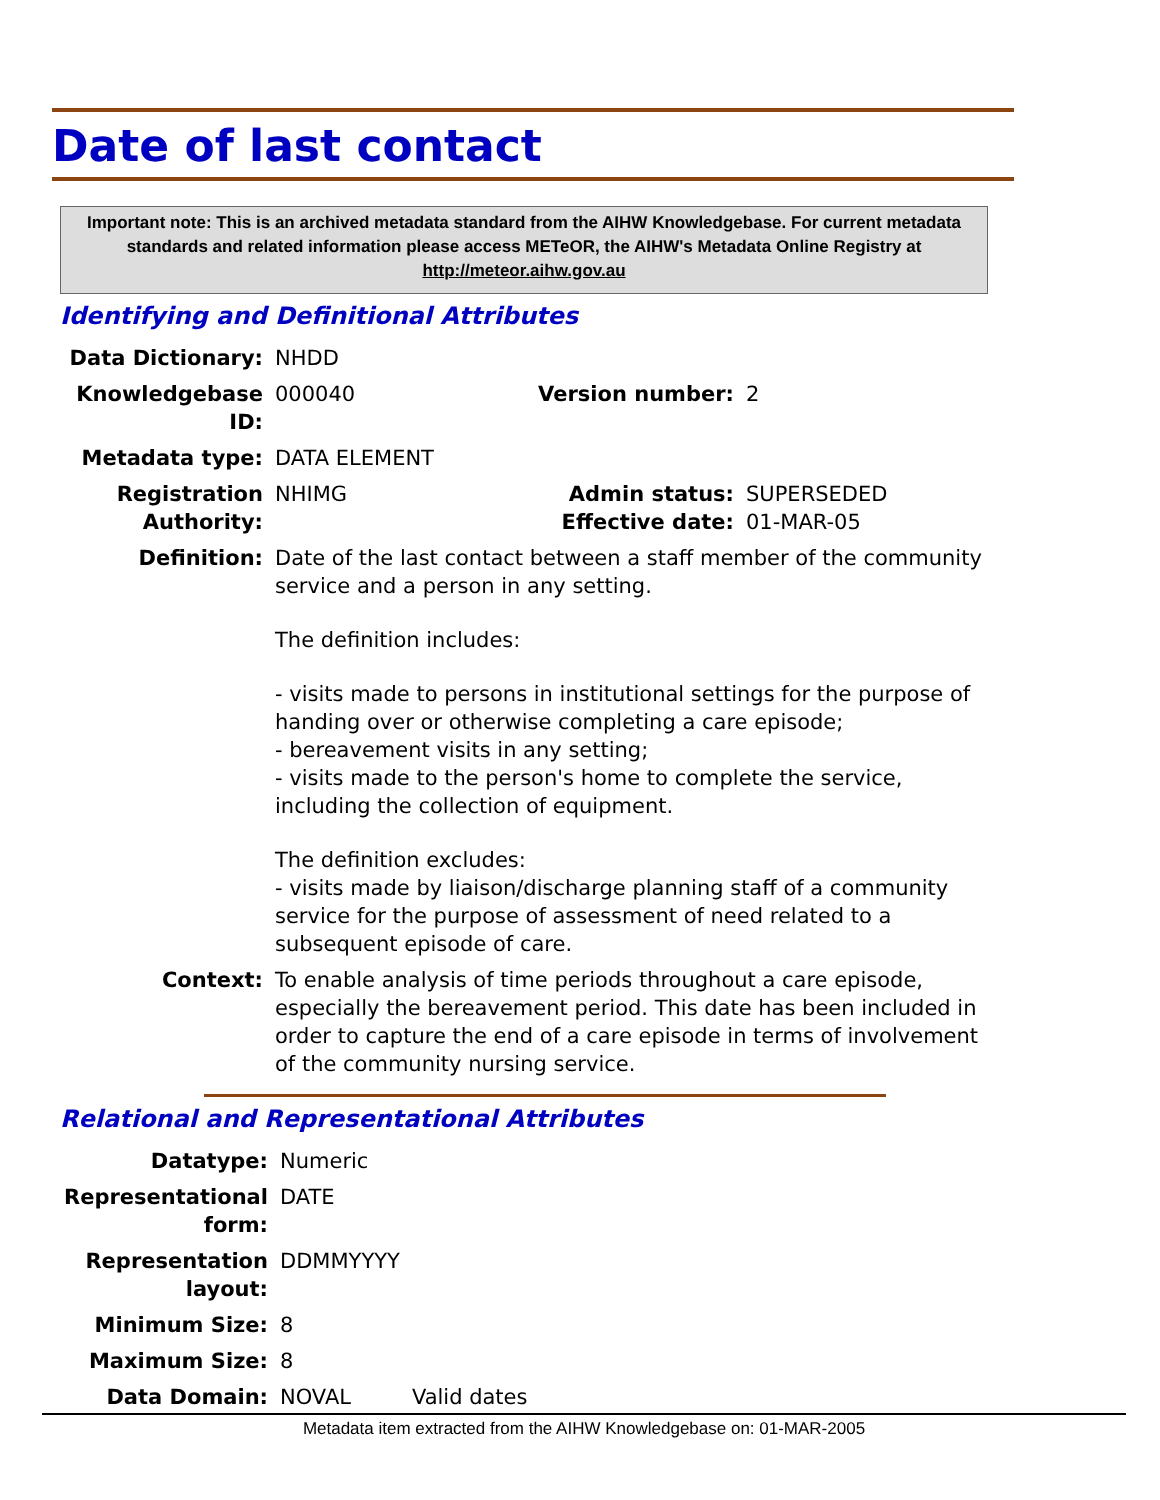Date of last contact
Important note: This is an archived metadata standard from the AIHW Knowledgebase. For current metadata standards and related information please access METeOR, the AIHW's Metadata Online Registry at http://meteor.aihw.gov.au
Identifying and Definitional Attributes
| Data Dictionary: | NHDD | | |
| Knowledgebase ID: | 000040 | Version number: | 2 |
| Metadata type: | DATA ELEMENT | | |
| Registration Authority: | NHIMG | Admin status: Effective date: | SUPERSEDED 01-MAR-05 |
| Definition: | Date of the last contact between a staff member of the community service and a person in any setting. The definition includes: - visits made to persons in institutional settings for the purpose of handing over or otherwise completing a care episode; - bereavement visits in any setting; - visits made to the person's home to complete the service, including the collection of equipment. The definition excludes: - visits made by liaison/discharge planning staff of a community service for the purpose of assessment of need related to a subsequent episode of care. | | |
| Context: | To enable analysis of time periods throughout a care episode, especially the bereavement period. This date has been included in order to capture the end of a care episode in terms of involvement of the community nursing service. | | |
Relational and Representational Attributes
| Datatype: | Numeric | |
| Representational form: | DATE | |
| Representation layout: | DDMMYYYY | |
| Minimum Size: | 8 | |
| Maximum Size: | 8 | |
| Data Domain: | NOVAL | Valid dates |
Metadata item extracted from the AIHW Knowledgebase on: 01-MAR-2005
·····
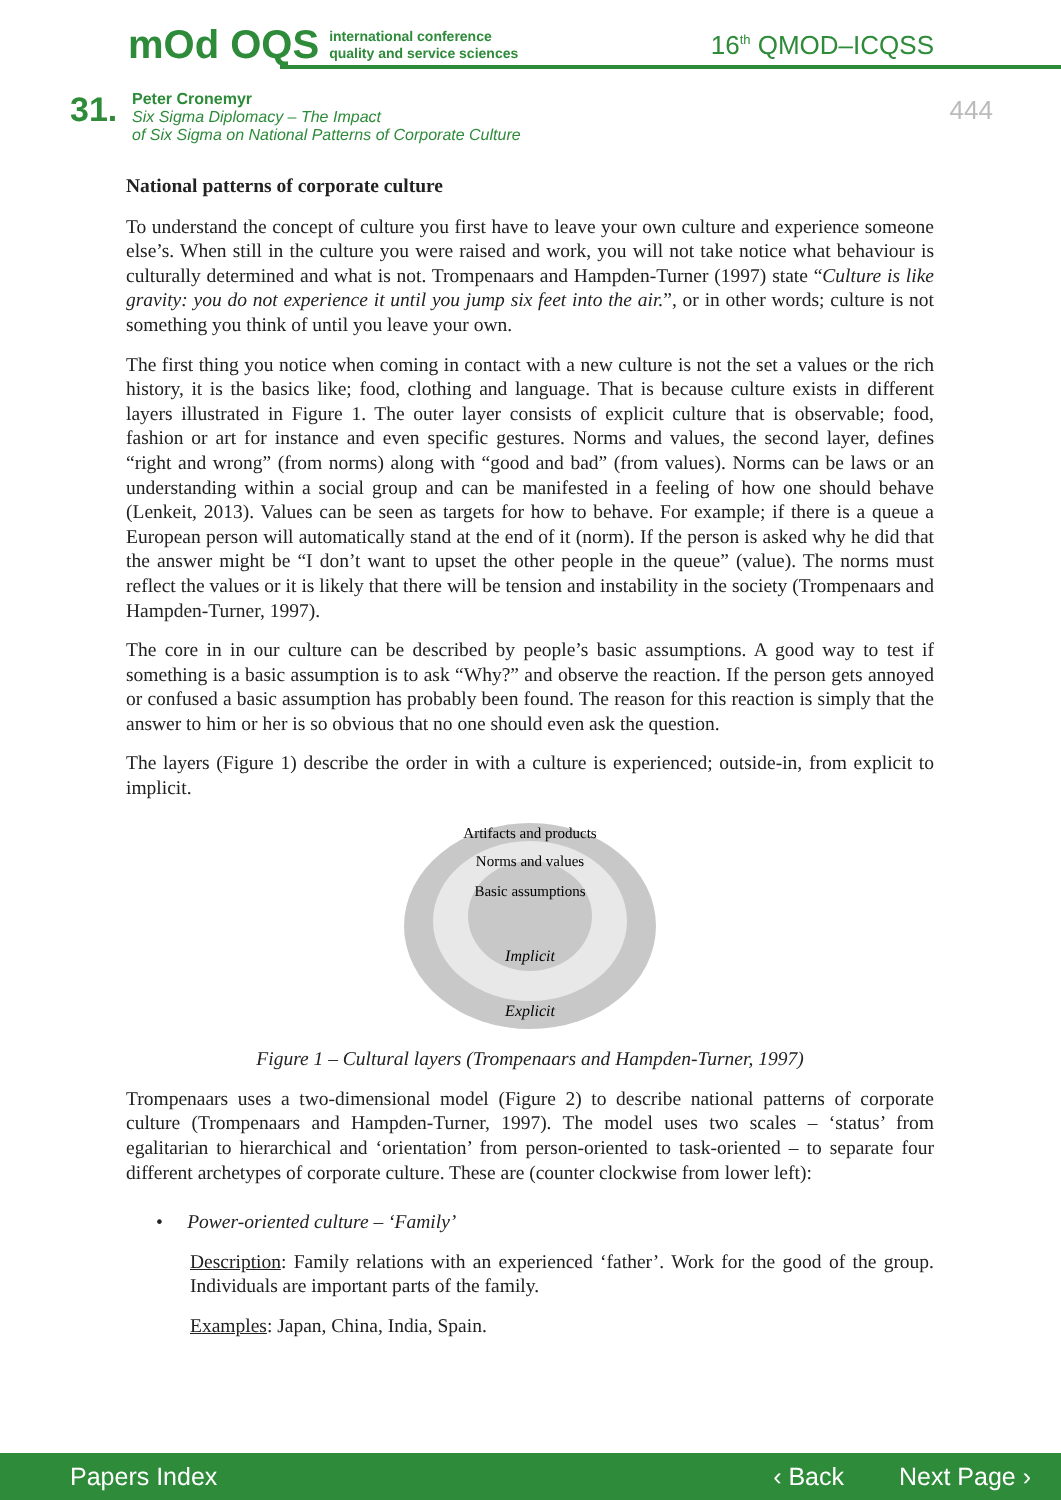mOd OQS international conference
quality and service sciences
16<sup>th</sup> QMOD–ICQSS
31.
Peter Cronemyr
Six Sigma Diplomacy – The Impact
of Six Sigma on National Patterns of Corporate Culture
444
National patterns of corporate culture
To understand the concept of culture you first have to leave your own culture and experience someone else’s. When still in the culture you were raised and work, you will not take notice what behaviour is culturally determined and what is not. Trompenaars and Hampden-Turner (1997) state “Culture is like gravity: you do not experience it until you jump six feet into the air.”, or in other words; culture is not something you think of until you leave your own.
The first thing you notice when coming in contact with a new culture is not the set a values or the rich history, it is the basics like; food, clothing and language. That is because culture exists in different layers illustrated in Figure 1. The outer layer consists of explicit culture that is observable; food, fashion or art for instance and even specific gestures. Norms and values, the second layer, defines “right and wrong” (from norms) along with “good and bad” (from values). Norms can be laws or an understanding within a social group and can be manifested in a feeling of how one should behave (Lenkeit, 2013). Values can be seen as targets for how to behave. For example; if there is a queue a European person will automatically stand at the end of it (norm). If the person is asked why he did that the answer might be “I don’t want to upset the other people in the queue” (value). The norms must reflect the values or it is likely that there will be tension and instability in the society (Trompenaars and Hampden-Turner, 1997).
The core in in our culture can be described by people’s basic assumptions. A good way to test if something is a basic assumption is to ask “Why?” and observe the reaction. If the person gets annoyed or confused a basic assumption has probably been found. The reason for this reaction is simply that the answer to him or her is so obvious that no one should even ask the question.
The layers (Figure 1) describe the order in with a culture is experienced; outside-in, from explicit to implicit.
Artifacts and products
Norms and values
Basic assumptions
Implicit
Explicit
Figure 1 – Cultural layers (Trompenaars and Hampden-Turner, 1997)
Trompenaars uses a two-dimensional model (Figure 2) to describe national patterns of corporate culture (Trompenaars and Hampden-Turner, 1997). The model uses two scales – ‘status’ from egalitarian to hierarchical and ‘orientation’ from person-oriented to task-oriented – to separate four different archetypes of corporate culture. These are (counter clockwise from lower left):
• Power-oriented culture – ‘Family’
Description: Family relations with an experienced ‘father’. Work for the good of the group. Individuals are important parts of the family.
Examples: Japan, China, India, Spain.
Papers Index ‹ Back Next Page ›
·····
→ **What the exercise asks**
Your reply should hold every line from the data that contains "assumptions", copied in full.

→ **Worked solution**
The core in in our culture can be described by people’s basic assumptions. A good way to test if something is a basic assumption is to ask “Why?” and observe the reaction. If the person gets annoyed or confused a basic assumption has probably been found. The reason for this reaction is simply that the answer to him or her is so obvious that no one should even ask the question.
Basic assumptions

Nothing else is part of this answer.